Ireland have grabbed the bull by the horns so far in this cup and are sitting comfortable at the top of the table. But at the end of the month they will have to face Afghanistan, the only team truly threatening their position. And if their recent T20 series is anything to go by, it’s Afghanistan who will have the edge and Ireland who will be up against it.
Next Stop: ODIs
Before that game begins Ireland will be playing Afghanistan in a ODI series. This Afghanistan vs Ireland contest is a 5 game series that will prepare both teams for the face-off in just a couple weeks time. It will give Ireland a chance to right the wrongs of previous weeks, a chance to find their feet. They will look to players like Paul Sterling and Gary Wilson to step-up, beat Afghanistan and prove that they deserve their status as a test nation.
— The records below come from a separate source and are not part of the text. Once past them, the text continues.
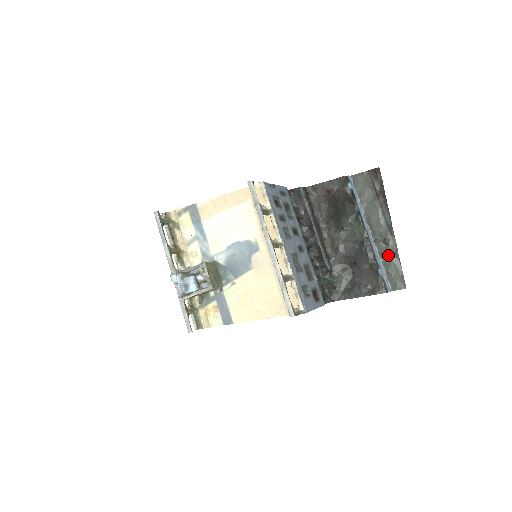
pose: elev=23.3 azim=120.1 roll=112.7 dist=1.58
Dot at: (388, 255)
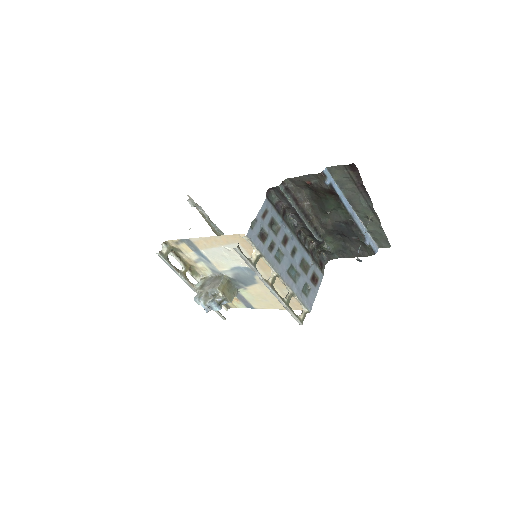
Dot at: (372, 227)
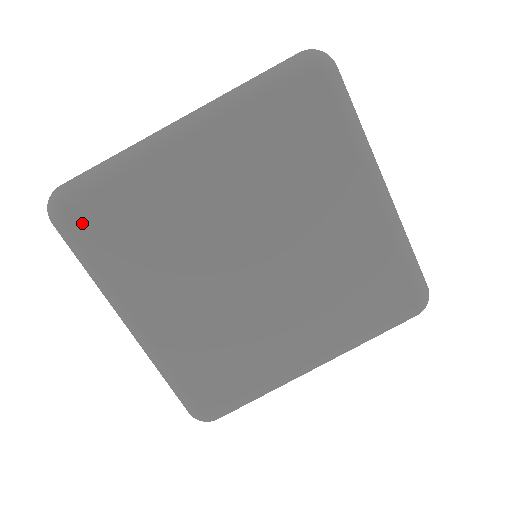
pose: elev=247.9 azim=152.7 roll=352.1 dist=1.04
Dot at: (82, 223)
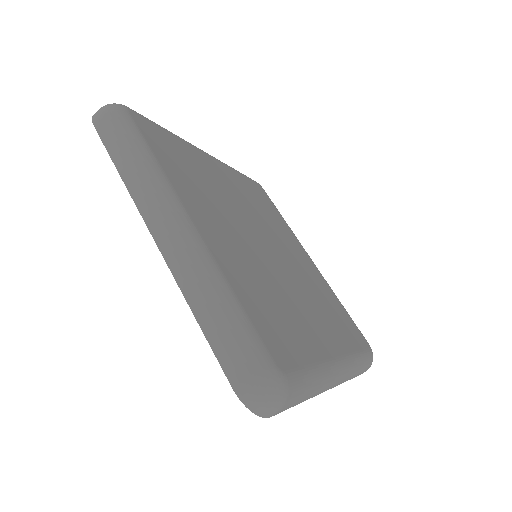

And if those players fail to prove their worth and Ireland aren’t able to take control, then everything could begin to fall apart for them in the Intercontinental Cup. At this stage, with their goal within touching distance, that would be a huge shame and one that they won’t recover from in a hurry.
Can Ireland Earn Test Status?
It was initially announced that the winner of the Intercontinental Cup would need to play the lowest ranked Test nation and would be granted Test status if they won that game. However, the board has since announced that there will be a total of 2 new Test nations. This means that the winner of the Intercontinental Cup will be automatically granted status. It should also be a sure-fire thing for the runner-up. That should mean success for both Ireland and Afghanistan, but it’s not quite that simple.
Ireland have won four from four at the top of the table and Afghanistan, sitting behind them, have only won three of their four games. But the other game was a draw, not a loss, and that means that a victory for Afghanistan will push them ahead of Ireland with a few games left to play.
After this game, Ireland will then have to play Scotland and Hong Kong. These are two games you would expect them to win, but many things can go wrong. Several games have been drawn because of the weather, including Scotland and Afghanistan. If the same happens with either of these games for Ireland, it could begin to get nervous in the Irish camp. What’s more, Papua New Guinea, who look like the most likely team to steal their glory, don’t have either Ireland or Afghanistan to play and could easily win their last two games.
But, It’s not Likely
Whatever happens in the Intercontinental Cup, it’s highly unlikely that Ireland will not be a Test nation by 2019 and that Afghanistan won’t be by their side. The only question that should be asked is “can they hold onto that status?” Cricket used to be a game contested between the ten best teams in the world and no one else. It was David vs Goliath anytime one of those ten played the Associate members. That, however, is no longer the case.
The level of quality is increasing throughout the game and there are a number of teams that can steal in there. It just takes a bad run of form, a few injuries or a little bad luck and teams like Ireland could be replaced by Hong Kong, Netherlands, UAE or even Scotland. The Scottish have actually mirrored Ireland’s rise in many ways. What’s more Scottish sport is on the up across the board. Not only has their football team gone back to its glory days and have finally started to compete again, but it’s quickly becoming one of the rising stars of sports like Rugby League and Rugby Union, with plenty more talent on the increase in darts, snooker and many more sports.
They will have their sights set on that Test status, as will many other Associate members. So, while Ireland will likely become a Test nation, the hardest part is going to be keeping a hold of that status.